Wed, 20 Jan 2010
From: The Jakarta Globe
By Irvan Tisnabudi
Foreign investors are welcoming moves by the Investment Coordinating Board to push for changes to the much-maligned “negative investment list,” which limits foreign ownership in a number of sectors.

Gita Wirjawan, chairman of the board, known as the BKPM, said on Monday that the government was finalizing the revisions that would open five sectors to foreign investment, and it was expected to be completed within two months.

The sectors are education, telecommunications, courier services and logistics, creative industries and health care.

Clifford Rees, chairman of the European Business Chamber of Commerce in Indonesia, praised Gita for “keeping his promise” to increase the chance for foreign investment. “Foreign ownership would increase the quality of the sectors chosen,” Rees said.

However, Rees noted that the BPKM chief would face a challenge in securing the approval of related ministries. “Gita will have to coordinate well with related ministers and their ministries to achieve a positive atmosphere for foreign investors, and make it more like how it was in early 2000, when I think the atmosphere was better for foreign investors,” he said.

The World Bank’s country director for Indonesia, Joachim von Amsberg, said the nation had missed the chance to create hundreds of thousands of good jobs by restricting foreign investment in the five sectors.

“When the Philippines opened up its telecommunications sector to foreign investors in the 1990s, it created hundreds of thousands of jobs and increased its competitiveness in the eyes of the world,” he said.

Under the revised list, foreign investors would be able take ownership stakes in companies in the five sectors.

As an example, Gita said that foreign companies would soon be allowed to take a maximum 67 percent stake in hospitals and other health care facilities nationwide, after previously being restricted to Medan and Surabaya.

Gita said this would reduce the number of Indonesians seeking medical care abroad, boosting the nation’s income.

“We hope that with foreign investors investing in our country’s health care system, it will increase the quality of our health care and Indonesians will rely on it more,” he said.

In the longer term, he hoped knowledge would be transferred from foreign health care workers to domestic personnel.

Foreign ownership in the film and logistics industries will be limited to 49 percent.
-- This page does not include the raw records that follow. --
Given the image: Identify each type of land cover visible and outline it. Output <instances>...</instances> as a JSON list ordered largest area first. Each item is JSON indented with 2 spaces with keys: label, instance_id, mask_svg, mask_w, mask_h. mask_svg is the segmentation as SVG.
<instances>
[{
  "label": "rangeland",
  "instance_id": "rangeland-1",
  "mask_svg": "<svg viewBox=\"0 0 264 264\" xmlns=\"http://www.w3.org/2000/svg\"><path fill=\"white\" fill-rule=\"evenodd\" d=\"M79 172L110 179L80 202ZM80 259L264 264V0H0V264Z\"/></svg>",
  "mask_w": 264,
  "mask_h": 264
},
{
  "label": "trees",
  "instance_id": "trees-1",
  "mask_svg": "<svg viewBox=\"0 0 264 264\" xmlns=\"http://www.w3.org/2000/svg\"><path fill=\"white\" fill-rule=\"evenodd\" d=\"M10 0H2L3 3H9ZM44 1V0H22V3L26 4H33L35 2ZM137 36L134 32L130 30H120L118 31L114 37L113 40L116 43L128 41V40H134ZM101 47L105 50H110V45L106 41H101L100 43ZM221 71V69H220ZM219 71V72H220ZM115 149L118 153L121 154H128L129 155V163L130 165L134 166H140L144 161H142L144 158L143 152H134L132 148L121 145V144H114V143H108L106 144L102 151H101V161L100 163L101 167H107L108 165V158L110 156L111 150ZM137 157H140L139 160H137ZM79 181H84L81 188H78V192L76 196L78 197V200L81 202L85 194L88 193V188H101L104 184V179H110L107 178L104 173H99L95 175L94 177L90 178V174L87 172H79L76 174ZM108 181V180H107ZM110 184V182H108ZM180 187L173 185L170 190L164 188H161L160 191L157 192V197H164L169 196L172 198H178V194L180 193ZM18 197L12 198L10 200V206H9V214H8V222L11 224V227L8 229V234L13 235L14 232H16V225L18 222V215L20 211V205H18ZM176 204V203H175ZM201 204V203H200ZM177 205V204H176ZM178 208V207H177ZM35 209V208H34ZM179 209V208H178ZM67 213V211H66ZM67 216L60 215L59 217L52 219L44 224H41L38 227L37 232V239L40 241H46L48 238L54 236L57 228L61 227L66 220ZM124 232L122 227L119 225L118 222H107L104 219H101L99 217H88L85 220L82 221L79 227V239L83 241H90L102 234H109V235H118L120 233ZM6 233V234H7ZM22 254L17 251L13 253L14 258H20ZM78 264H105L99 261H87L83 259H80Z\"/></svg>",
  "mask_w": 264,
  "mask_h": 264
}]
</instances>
In the education sector, the government will create a body to replace the non-profit Legal Education Entity (BHP). Foreign investors will be allowed to put their money into the body, which would operate private schools and offer educational services.

In the telecommunications sector, there is still a debate within the Information Ministry about whether foreigners should be allowed to buy cellular telecommunication towers and other infrastructure.

Gita promised to find the “best solution” for this sector.

For 2010, Gita has set an investment target of at least $5 billion, and a target of $33 billion over the next five years.

“I would like to attract not dozens of [small] projects, but big ones that can reach $1 billion,” Gita said.